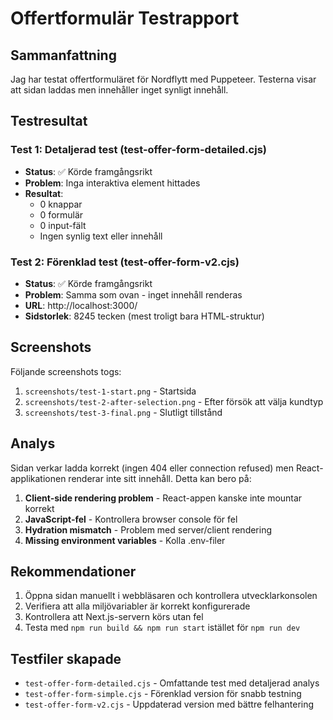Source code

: # Offertformulär Testrapport

## Sammanfattning
Jag har testat offertformuläret för Nordflytt med Puppeteer. Testerna visar att sidan laddas men innehåller inget synligt innehåll.

## Testresultat

### Test 1: Detaljerad test (test-offer-form-detailed.cjs)
- **Status**: ✅ Körde framgångsrikt
- **Problem**: Inga interaktiva element hittades
- **Resultat**:
  - 0 knappar
  - 0 formulär
  - 0 input-fält
  - Ingen synlig text eller innehåll

### Test 2: Förenklad test (test-offer-form-v2.cjs)
- **Status**: ✅ Körde framgångsrikt
- **Problem**: Samma som ovan - inget innehåll renderas
- **URL**: http://localhost:3000/
- **Sidstorlek**: 8245 tecken (mest troligt bara HTML-struktur)

## Screenshots
Följande screenshots togs:
1. `screenshots/test-1-start.png` - Startsida
2. `screenshots/test-2-after-selection.png` - Efter försök att välja kundtyp
3. `screenshots/test-3-final.png` - Slutligt tillstånd

## Analys
Sidan verkar ladda korrekt (ingen 404 eller connection refused) men React-applikationen renderar inte sitt innehåll. Detta kan bero på:

1. **Client-side rendering problem** - React-appen kanske inte mountar korrekt
2. **JavaScript-fel** - Kontrollera browser console för fel
3. **Hydration mismatch** - Problem med server/client rendering
4. **Missing environment variables** - Kolla .env-filer

## Rekommendationer
1. Öppna sidan manuellt i webbläsaren och kontrollera utvecklarkonsolen
2. Verifiera att alla miljövariabler är korrekt konfigurerade
3. Kontrollera att Next.js-servern körs utan fel
4. Testa med `npm run build && npm run start` istället för `npm run dev`

## Testfiler skapade
- `test-offer-form-detailed.cjs` - Omfattande test med detaljerad analys
- `test-offer-form-simple.cjs` - Förenklad version för snabb testning
- `test-offer-form-v2.cjs` - Uppdaterad version med bättre felhantering
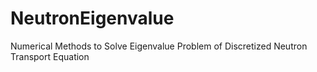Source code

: # NeutronEigenvalue
Numerical Methods to Solve Eigenvalue Problem of Discretized Neutron Transport Equation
----
■ Consigne ■
Recopiez à l'identique les lignes ci-dessus, en commençant par celle qui contient « ## Testfiler skapade » et en allant jusqu'à la dernière ligne fournie, ces deux bornes comprises. Omettez les images dans votre réponse.

■ Corrigé de l'exercice ■
## Testfiler skapade
- `test-offer-form-detailed.cjs` - Omfattande test med detaljerad analys
- `test-offer-form-simple.cjs` - Förenklad version för snabb testning
- `test-offer-form-v2.cjs` - Uppdaterad version med bättre felhantering
Source code

: # NeutronEigenvalue
Numerical Methods to Solve Eigenvalue Problem of Discretized Neutron Transport Equation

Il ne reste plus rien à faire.